The first is the regional factor. Bangladesh sits in a crowded strategic neighborhood, and any expansion of outside defense activity will be watched closely by larger players, above all India. New Delhi has already voiced unease about Dhaka’s post-2024 realignment, and the controversy over remarks about the Siliguri corridor showed how quickly such friction can escalate. Ankara should welcome Bangladesh’s desire for autonomy while staying clear-eyed: a defense relationship that grows faster than the diplomacy needed to sustain it can generate tensions that outlast the headlines.
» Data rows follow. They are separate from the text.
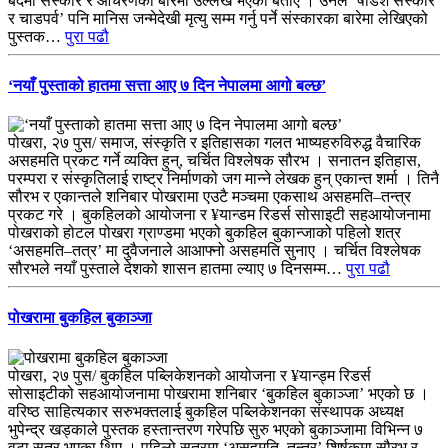
बेदमा संस्कार र आचरणका बारेमा उल्लेख भएको बताए । उनले ‘षोडश संस्कार
र चाडपर्व’ पनि मानिस जन्मेदेखी मृत्यु सम्म गर्नु पर्ने संस्कारका बारेमा लेखिएको
पुस्तक…
पुरा पढौ
‘नयाँ पुस्ताको हातमा सत्ता आए ७ दिन नेपालमा आगो बल्छ’
पोखरा, २७ पुस/ समाज, संस्कृति र इतिहासका गलत भाष्यहरुविरुद्ध वैचारिक
असहमति प्रकट गर्ने व्यक्ति हुन्, चर्चित विश्लेषक सौरभ । सनातन इतिहास,
परम्परा र संस्कृतिलाई राष्ट्र निर्माणको जग मान्ने लेखक हुन् एकान्त शर्मा । तिनै
सौरभ र एकान्तले शनिबार पोखरामा एउटै मञ्चमा एकसाथ असहमति–तन्त्र
प्रकट गरे । बुकहिलको आयोजना र ¥यान्डम रिडर्स सोसाइटी सहआयोजनामा
पोखराको होटल पोखरा ग्राण्डमा भएको बुकहिल बुकान्जाको पहिलो शत्र
‘असहमति–तत्र’ मा दुवैजनाले आआफ्नो असहमति सुनाए । चर्चित विश्लेषक
सौरभले नयाँ पुस्ताले देशको शासन हातमा ल्याए ७ दिनसम्म…
पुरा पढौ
पोखरामा बुकहिल बुकाञ्जा
पोखरा, २७ पुस/ बुकहिल पब्लिकेशनको आयोजना र ¥यान्ड्म रिडर्स
सोसाइटीको सहआयोजनामा पोखरामा शनिबार ‘बुकहिल बुकाञ्जा’ भएको छ ।
वरिष्ठ साहित्यकार सरुभक्तलाई बुकहिल पब्लिकेशनका संस्थापक अध्यक्ष
भुपेन्द्र खड्काले पुस्तक हस्तान्तरण गरेपछि सुरु भएको बुकाञ्जामा विभिन्न ७
वटा सत्र भएका थिए । पहिलो सत्रमा ‘असहमति–तन्त्र’ शिर्षकमा सौरभ र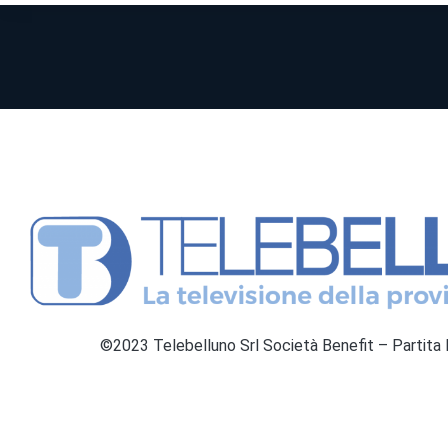
©2023 Telebelluno Srl Società Benefit – Partit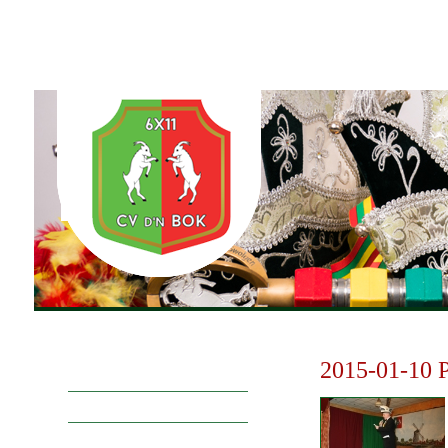
Home
6x11
Agenda
Foto's
Vereniging & Histor
2015-01-10 P
Actuele foto's
ABP
Prinsengalerij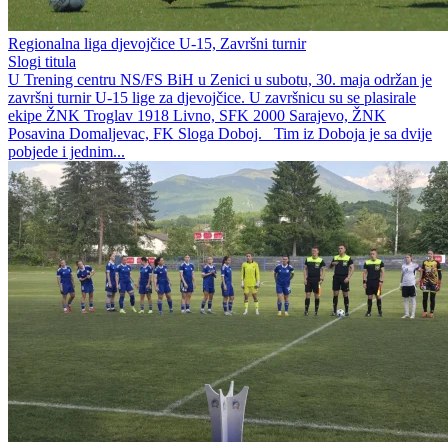
Regionalna liga djevojčice U-15, Završni turnir
Slogi titula
U Trening centru NS/FS BiH u Zenici u subotu, 30. maja održan je
završni turnir U-15 lige za djevojčice. U završnicu su se plasirale
ekipe ŽNK Troglav 1918 Livno, SFK 2000 Sarajevo, ŽNK
Posavina Domaljevac, FK Sloga Doboj. Tim iz Doboja je sa dvije
pobjede i jednim...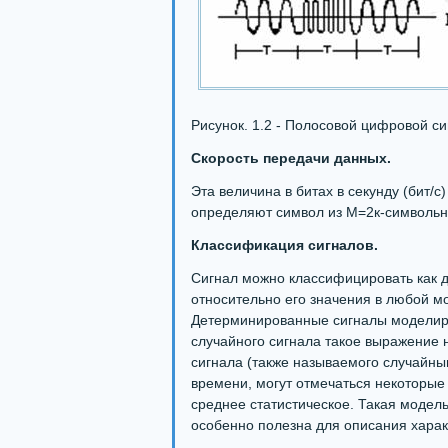
Рисунок. 1.2 - Полосовой цифровой си
Скорость передачи данных.
Эта величина в битах в секунду (бит/с)
определяют символ из М=2к-символьно
Классификация сигналов.
Сигнал можно классифицировать как 
относительно его значения в любой м
Детерминированные сигналы моделиру
случайного сигнала такое выражение 
сигнала (также называемого случайны
времени, могут отмечаться некоторые
среднее статистическое. Такая модел
особенно полезна для описания характ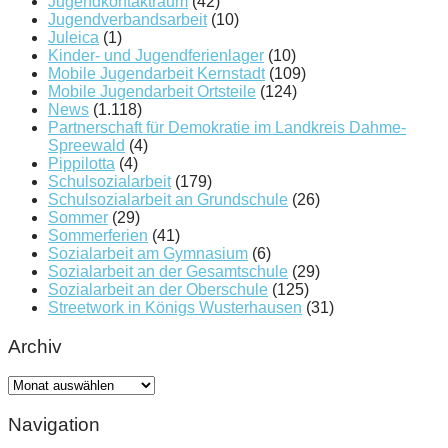
Jugendkontaktraum
(42)
Jugendverbandsarbeit
(10)
Juleica
(1)
Kinder- und Jugendferienlager
(10)
Mobile Jugendarbeit Kernstadt
(109)
Mobile Jugendarbeit Ortsteile
(124)
News
(1.118)
Partnerschaft für Demokratie im Landkreis Dahme-
Spreewald
(4)
Pippilotta
(4)
Schulsozialarbeit
(179)
Schulsozialarbeit an Grundschule
(26)
Sommer
(29)
Sommerferien
(41)
Sozialarbeit am Gymnasium
(6)
Sozialarbeit an der Gesamtschule
(29)
Sozialarbeit an der Oberschule
(125)
Streetwork in Königs Wusterhausen
(31)
Archiv
Archiv
Navigation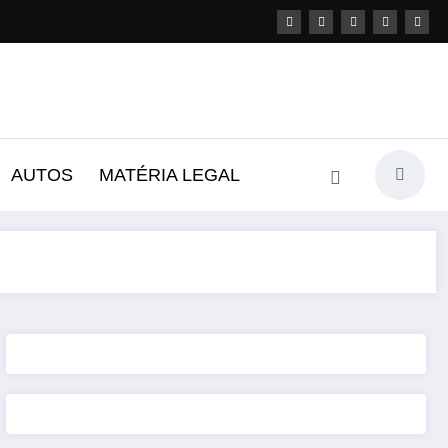
AUTOS
MATÉRIA LEGAL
The second is implementation. Bangladesh has a long record of memoranda that never became projects. A defense industrial zone and a free trade agreement (FTA) require land, financing, technology-transfer terms, tariff negotiations and political continuity, none of which come easily in a country that only recently formed a new government. The signatures in Dhaka are a beginning, not a guarantee. What turns intent into outcome is institutional scaffolding: regular foreign-office consultations, a business council with measurable targets, a standing defense dialogue, and academic and cultural exchange that builds a generation on both sides who understand each other beyond official statements.
The third is durability across political cycles. The current opening rests on a government barely a few months old. Real strategic partnerships outlast the leaders who launch them, and Bangladesh’s recent history is a reminder of how quickly a foreign-policy posture can shift when power changes hands. The job for Ankara and Dhaka is to root these arrangements in institutions and commercial interests deep enough that the next election on either side cannot casually undo them.
The most promising thing about this moment is that the relationship does not start from zero. There is already goodwill, historical sympathy, and a public in Bangladesh that knows Türkiye well, from culture and education to humanitarian work. What is needed now is a shift from sentiment to strategy. The door Fidan’s visit opened is real. Where it leads depends on what comes after the communiques: the patient, unglamorous work of turning intent into infrastructure. If both capitals do that work, this week may be remembered not as another friendly visit, but as the moment a strategic partnership genuinely began.